▸ **WHAT YOU WILL DO**
What is needed is the number of lines below that contain the string "free", with no other text.

*** PROVIDED ENTRIES Section Begins ***

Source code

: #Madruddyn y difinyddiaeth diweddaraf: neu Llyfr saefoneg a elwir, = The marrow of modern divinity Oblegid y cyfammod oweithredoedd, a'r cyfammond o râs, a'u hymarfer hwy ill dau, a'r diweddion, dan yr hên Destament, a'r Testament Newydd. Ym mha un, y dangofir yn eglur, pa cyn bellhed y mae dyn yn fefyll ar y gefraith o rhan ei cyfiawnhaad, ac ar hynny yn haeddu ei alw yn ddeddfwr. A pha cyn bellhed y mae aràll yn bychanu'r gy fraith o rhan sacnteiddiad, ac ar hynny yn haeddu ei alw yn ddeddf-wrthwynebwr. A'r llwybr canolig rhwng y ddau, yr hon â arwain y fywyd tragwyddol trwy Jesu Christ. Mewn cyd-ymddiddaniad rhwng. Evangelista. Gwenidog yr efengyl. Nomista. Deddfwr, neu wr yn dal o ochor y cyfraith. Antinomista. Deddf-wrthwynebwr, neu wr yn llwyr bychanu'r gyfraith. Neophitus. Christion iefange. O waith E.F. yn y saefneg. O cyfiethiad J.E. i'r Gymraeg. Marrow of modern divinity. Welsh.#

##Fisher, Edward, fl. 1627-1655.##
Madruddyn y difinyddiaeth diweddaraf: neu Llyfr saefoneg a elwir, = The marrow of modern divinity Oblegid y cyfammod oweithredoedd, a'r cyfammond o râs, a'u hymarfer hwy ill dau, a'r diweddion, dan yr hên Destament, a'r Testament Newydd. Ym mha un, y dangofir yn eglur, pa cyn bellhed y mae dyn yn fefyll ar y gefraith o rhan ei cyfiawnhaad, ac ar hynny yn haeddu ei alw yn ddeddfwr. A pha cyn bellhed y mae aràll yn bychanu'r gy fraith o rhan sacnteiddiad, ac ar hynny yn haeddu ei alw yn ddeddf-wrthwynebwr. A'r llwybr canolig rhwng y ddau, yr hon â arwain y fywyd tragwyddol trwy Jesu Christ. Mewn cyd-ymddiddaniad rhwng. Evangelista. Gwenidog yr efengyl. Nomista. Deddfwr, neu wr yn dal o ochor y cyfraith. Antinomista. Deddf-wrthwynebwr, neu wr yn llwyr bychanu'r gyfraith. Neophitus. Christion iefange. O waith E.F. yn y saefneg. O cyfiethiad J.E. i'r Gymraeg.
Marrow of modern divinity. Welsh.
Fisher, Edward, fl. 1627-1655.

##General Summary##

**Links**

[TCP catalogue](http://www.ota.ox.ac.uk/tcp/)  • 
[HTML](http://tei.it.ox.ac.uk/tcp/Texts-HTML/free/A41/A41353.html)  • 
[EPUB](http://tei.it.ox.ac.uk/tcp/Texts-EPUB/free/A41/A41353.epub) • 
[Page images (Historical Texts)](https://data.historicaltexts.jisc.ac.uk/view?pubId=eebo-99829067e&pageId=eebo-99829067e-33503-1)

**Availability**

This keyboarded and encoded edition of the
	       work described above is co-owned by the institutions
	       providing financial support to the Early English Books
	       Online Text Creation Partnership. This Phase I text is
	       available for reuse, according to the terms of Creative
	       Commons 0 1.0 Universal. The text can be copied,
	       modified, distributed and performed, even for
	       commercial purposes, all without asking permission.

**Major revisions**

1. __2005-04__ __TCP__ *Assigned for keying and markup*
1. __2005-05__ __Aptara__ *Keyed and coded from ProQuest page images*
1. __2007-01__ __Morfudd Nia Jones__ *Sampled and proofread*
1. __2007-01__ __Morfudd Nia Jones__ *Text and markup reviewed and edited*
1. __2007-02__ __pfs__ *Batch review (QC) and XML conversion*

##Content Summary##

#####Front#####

*** PROVIDED ENTRIES Section Ends ***

▸ **RESULT FOR THIS TASK**
2